__Assignment__
The lines to copy are those in the records below that hold the word "önce".

++++ Given data ++++

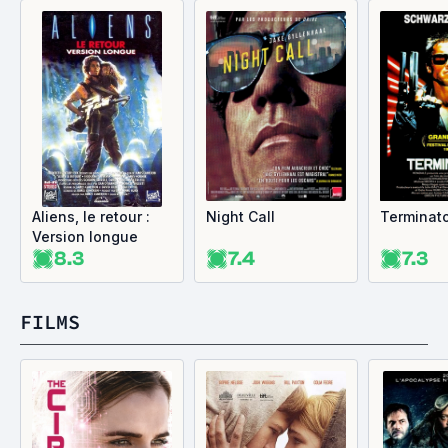
Aliens, le retour :
Night Call
Terminat
Version longue
8.3
7.4
7.3
FILMS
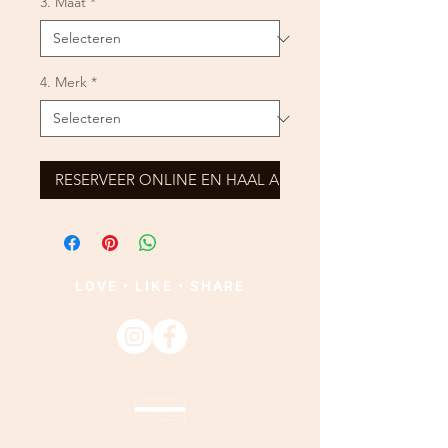
3. Maat
*
4. Merk
*
RESERVEER ONLINE EN HAAL AF
LOVE • LIKE • SHARE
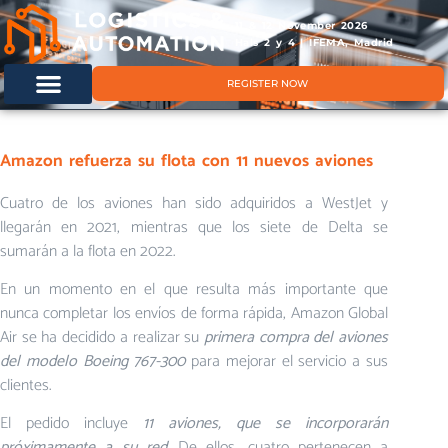
11 & 12 November 2026
Hals 2 y 4 | IFEMA, Madrid
REGISTER NOW
Amazon refuerza su flota con 11 nuevos aviones
Cuatro de los aviones han sido adquiridos a WestJet y
llegarán en 2021, mientras que los siete de Delta se
sumarán a la flota en 2022.
En un momento en el que resulta más importante que
nunca completar los envíos de forma rápida, Amazon Global
Air se ha decidido a realizar su
primera compra del aviones
del modelo Boeing 767-300
para mejorar el servicio a sus
clientes.
El pedido incluye
11 aviones, que se incorporarán
próximamente a su red
. De ellos, cuatro pertenecen a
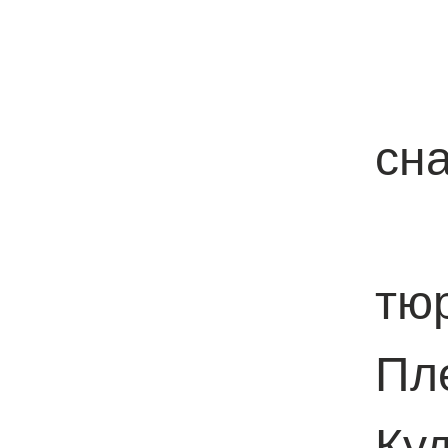
в
я
сн
тю
Пле
Ку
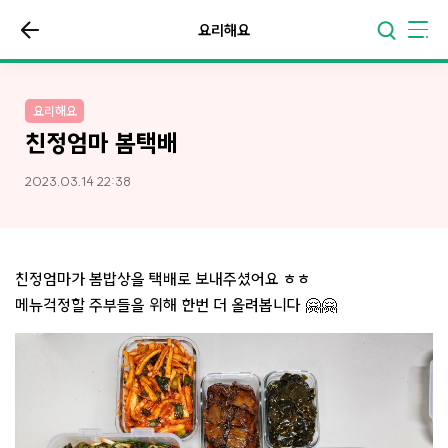
요리해요
요리해요
친정엄마 봄택배
2023.03.14 22:38
친정엄마가 봄밥상을 택배로 보내주셨어요 ㅎㅎ
메뉴걱정할 주부들을 위해 한번 더 올려봅니다 🤗🤗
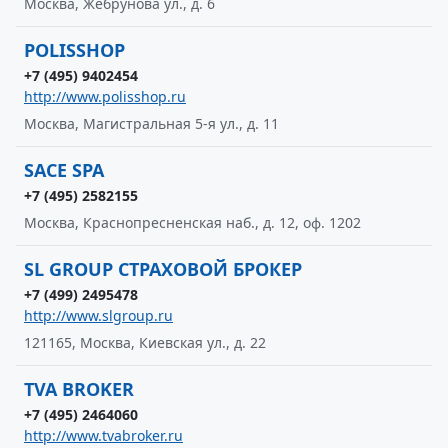
Москва, Жебрунова ул., д. 6
POLISSHOP
+7 (495) 9402454
http://www.polisshop.ru
Москва, Магистральная 5-я ул., д. 11
SACE SPA
+7 (495) 2582155
Москва, Краснопресненская наб., д. 12, оф. 1202
SL GROUP СТРАХОВОЙ БРОКЕР
+7 (499) 2495478
http://www.slgroup.ru
121165, Москва, Киевская ул., д. 22
TVA BROKER
+7 (495) 2464060
http://www.tvabroker.ru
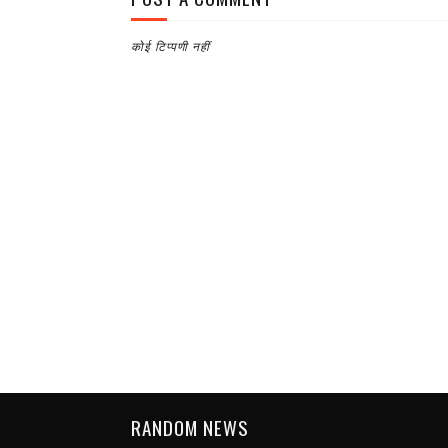
कोई टिप्पणी नहीं
RANDOM NEWS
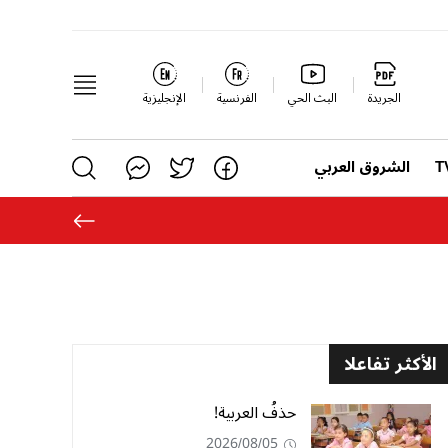
الجريدة
البث الحي
الفرنسية
الإنجليزية
الشروق العربي
الأكثر تفاعلا
حذفُ العربية!
2026/08/05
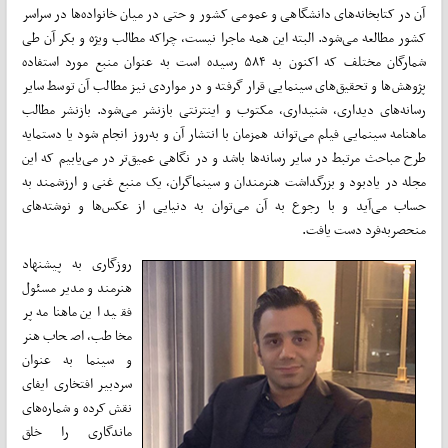
آن در کتابخانه‌های دانشگاهی و عمومی کشور و حتی در میان خانواده‌ها در سراسر
کشور مطالعه می‌شود. البته این همه ماجرا نیست، چراکه مطالب ویژه و بکر آن طی
شمارگان مختلف که اکنون به ۵۸۴ رسیده است به عنوان منبع مورد استفاده
پژوهش‌ها و تحقیق‌های سینمایی قرار گرفته و در مواردی نیز مطالب آن توسط سایر
رسانه‌های دیداری، شنیداری، مکتوب و اینترنتی بازنشر می‌شود. بازنشر مطالب
ماهنامه سینمایی فیلم می‌تواند همزمان با انتشار آن و به‌روز انجام شود یا دستمایه
طرح مباحث مرتبط در سایر رسانه‌ها باشد و در نگاهی عمیق‌تر در می‌یابیم که این
مجله در یادبود و بزرگداشت هنرمندان و سینماگران، یک منبع غنی و ارزشمند به
حساب می‌آید و با رجوع به آن می‌توان به دنیایی از عکس‌ها و نوشته‌های
منحصر‌به‌فرد دست یافت.
روزگاری به پیشنهاد
هنرمند و مدیر مسئول
فقید این ماهنامه پر
مخاطب، اصحاب هنر
و سینما به عنوان
سردبیر افتخاری ایفای
نقش کرده و شماره‌های
ماندگاری را خلق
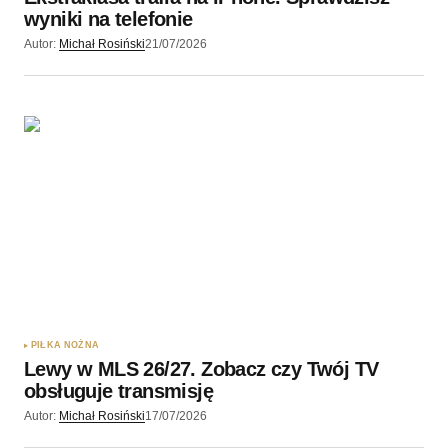
wyniki na telefonie
Autor:
Michał Rosiński
21/07/2026
PIŁKA NOŻNA
Lewy w MLS 26/27. Zobacz czy Twój TV
obsługuje transmisję
Autor:
Michał Rosiński
17/07/2026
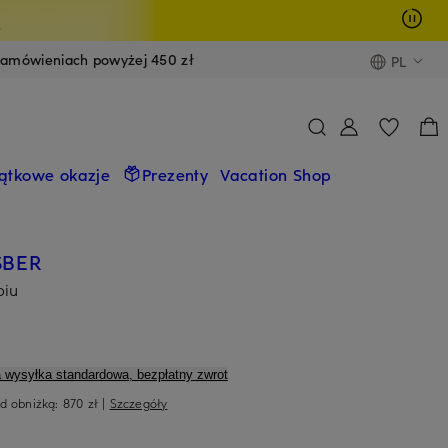
y
zamówieniach powyżej 450 zł
PL
ątkowe okazje
Prezenty
Vacation Shop
SBER
biu
a wysyłka standardowa, bezpłatny zwrot
ed obniżką:
870 zł
|
Szczegóły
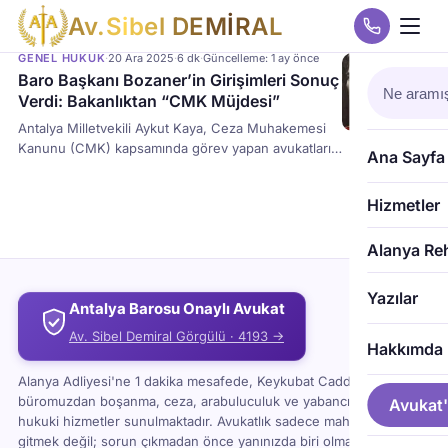
A
v
.
S
i
b
e
l
D
E
M
İ
R
A
L
GENEL HUKUK
·
20 Ara 2025
·
6 dk
·
Güncelleme: 1 ay önce
Baro Başkanı Bozaner’in Girişimleri Sonuç
Verdi: Bakanlıktan “CMK Müjdesi”
Antalya Milletvekili Aykut Kaya, Ceza Muhakemesi
Kanunu (CMK) kapsamında görev yapan avukatların
Ana Sayfa
yaşadığı sorunları TBMM gündemine taşıdı.
Avukatlar düşük ücretler ve geciken ödemeler
Hizmetler
nedeniyle mağdur olmakta. Kaya’nın çağrısına yanıt
veren Adalet Bakanı Yılmaz Tunç, ocak ayından
itibaren yeni bir tarife düzenlemesi yapılacağını ve
Alanya Re
avukatların beklediği müjdeyi duyurdu.
Yazılar
Antalya Barosu Onaylı Avukat
Av. Sibel Demiral Görgülü · 4193 →
Hakkımda
Alanya Adliyesi'ne 1 dakika mesafede, Keykubat Caddesi'ndeki
büromuzdan boşanma, ceza, arabuluculuk ve yabancı uyruklu
Avukat'
hukuki hizmetler sunulmaktadır. Avukatlık sadece mahkemeye
gitmek değil; sorun çıkmadan önce yanınızda biri olması demektir.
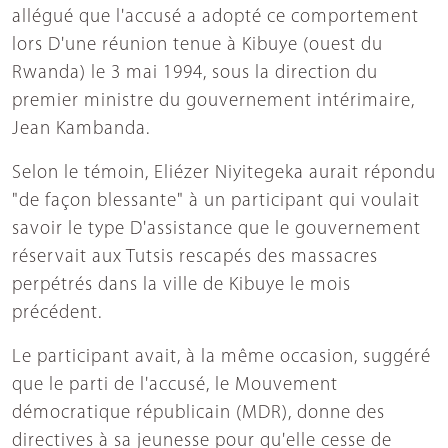
allégué que l'accusé a adopté ce comportement
lors D'une réunion tenue à Kibuye (ouest du
Rwanda) le 3 mai 1994, sous la direction du
premier ministre du gouvernement intérimaire,
Jean Kambanda.
Selon le témoin, Eliézer Niyitegeka aurait répondu
"de façon blessante" à un participant qui voulait
savoir le type D'assistance que le gouvernement
réservait aux Tutsis rescapés des massacres
perpétrés dans la ville de Kibuye le mois
précédent.
Le participant avait, à la même occasion, suggéré
que le parti de l'accusé, le Mouvement
démocratique républicain (MDR), donne des
directives à sa jeunesse pour qu'elle cesse de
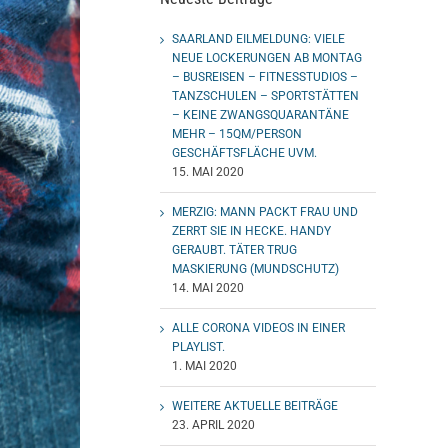
SAARLAND EILMELDUNG: VIELE
NEUE LOCKERUNGEN AB MONTAG
– BUSREISEN – FITNESSTUDIOS –
TANZSCHULEN – SPORTSTÄTTEN
– KEINE ZWANGSQUARANTÄNE
MEHR – 15QM/PERSON
GESCHÄFTSFLÄCHE UVM.
15. MAI 2020
MERZIG: MANN PACKT FRAU UND
ZERRT SIE IN HECKE. HANDY
GERAUBT. TÄTER TRUG
MASKIERUNG (MUNDSCHUTZ)
14. MAI 2020
ALLE CORONA VIDEOS IN EINER
PLAYLIST.
1. MAI 2020
WEITERE AKTUELLE BEITRÄGE
23. APRIL 2020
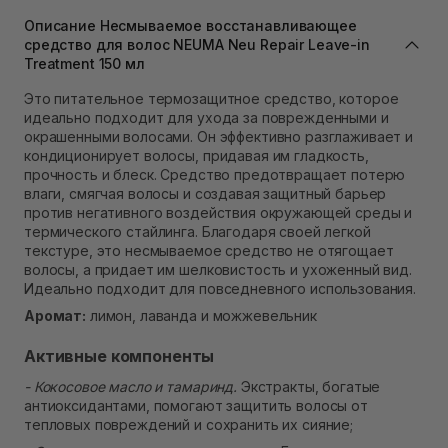
В наличии
Описание Несмываемое восстанавливающее
Самовывоз г. Львов ул. Степана Бандеры 43
средство для волос NEUMA Neu Repair Leave-in
В наличии
Treatment 150 мл
Самовывоз Ровно
В наличии
Это питательное термозащитное средство, которое
Самовывоз г. Ровно, ул. Кулика и Гудачека 23 (ТЦ
идеально подходит для ухода за поврежденными и
Экватор)
окрашенными волосами. Он эффективно разглаживает и
В наличии
кондиционирует волосы, придавая им гладкость,
прочность и блеск. Средство предотвращает потерю
влаги, смягчая волосы и создавая защитный барьер
против негативного воздействия окружающей среды и
термического стайлинга. Благодаря своей легкой
текстуре, это несмываемое средство не отягощает
волосы, а придает им шелковистость и ухоженный вид.
Идеально подходит для повседневного использования.
Аромат:
лимон, лаванда и можжевельник
Активные компоненты
- Кокосовое масло и тамаринд.
Экстракты, богатые
антиоксидантами, помогают защитить волосы от
тепловых повреждений и сохранить их сияние;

++++

__Reply to the exercise__
Güncelleme: 1 ay önce
gitmek değil; sorun çıkmadan önce yanınızda biri olması demektir.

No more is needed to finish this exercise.